Oilers need to miss playoffs

Last week, when the Oilers were in position to make the playoffs, yours truly looked at Edmonton’s remaining regular-season games and attempted to discern which ones Craig MacTavish’s charges should and should win.

Of the four games Edmonton has played since that column was filed, the Oilers won just once (I thought they should’ve at the very least split those games).

Consequently, they’re in a world of hurt: in 11th place in the Western Conference, a handful of points away from the West’s final playoff berth.

However, as I’ve mentioned in this space a couple times, if Edmontonians are honest with themselves, they ought to acknowledge the Oilers simply squeaking into the post-season — and becoming fodder for the likes of the Red Wings or Sharks — doesn’t do much good for the franchise.

I know, I know — the 2005-06 edition of the Oilers made it all the way to the Stanley Cup final. But take a gander at how other eighth-seeded teams have fared in recent years.

In 2007, the Calgary Flames finished eighth in the West and fell to the Red Wings in the first round of the playoffs.

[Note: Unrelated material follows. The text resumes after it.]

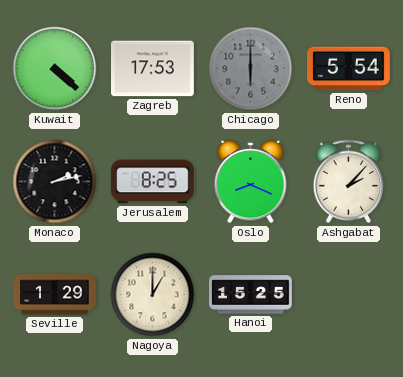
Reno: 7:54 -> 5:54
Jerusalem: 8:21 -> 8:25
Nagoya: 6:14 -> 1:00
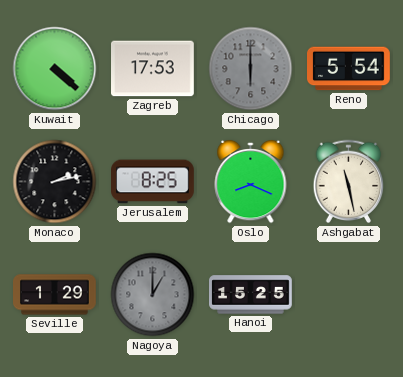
Ashgabat: 2:07 -> 11:28
Nagoya dial: cream -> grey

That same year, the New York Islanders secured the eighth position in the Eastern Conference and won one lousy game against Buffalo in the first round.

Last spring, the eighth-seeded Nashville Predators were eliminated by Detroit in the first round. The Boston Bruins (a.k.a. the East’s eighth seed in 2008) also failed to make it past the first round after Montreal narrowly defeated them in seven games.

Similarly, both No. 8 seeds (Nashville and the Isles) in the 2004 post-season lost their first-round matchups against San Jose and Tampa Bay, respectively.

Detecting a pattern? The pattern is that the ’05-06 Oilers were the exception rather than the rule.

The best thing for Edmonton’s Cup hopes is to miss this year’s playoffs, take a good, hard look at what organizational changes should be made, and retool over the summer.

Finishing eighth may be enough for some fans, but more often than not, it’s simply not enough for hockey’s ultimate prize.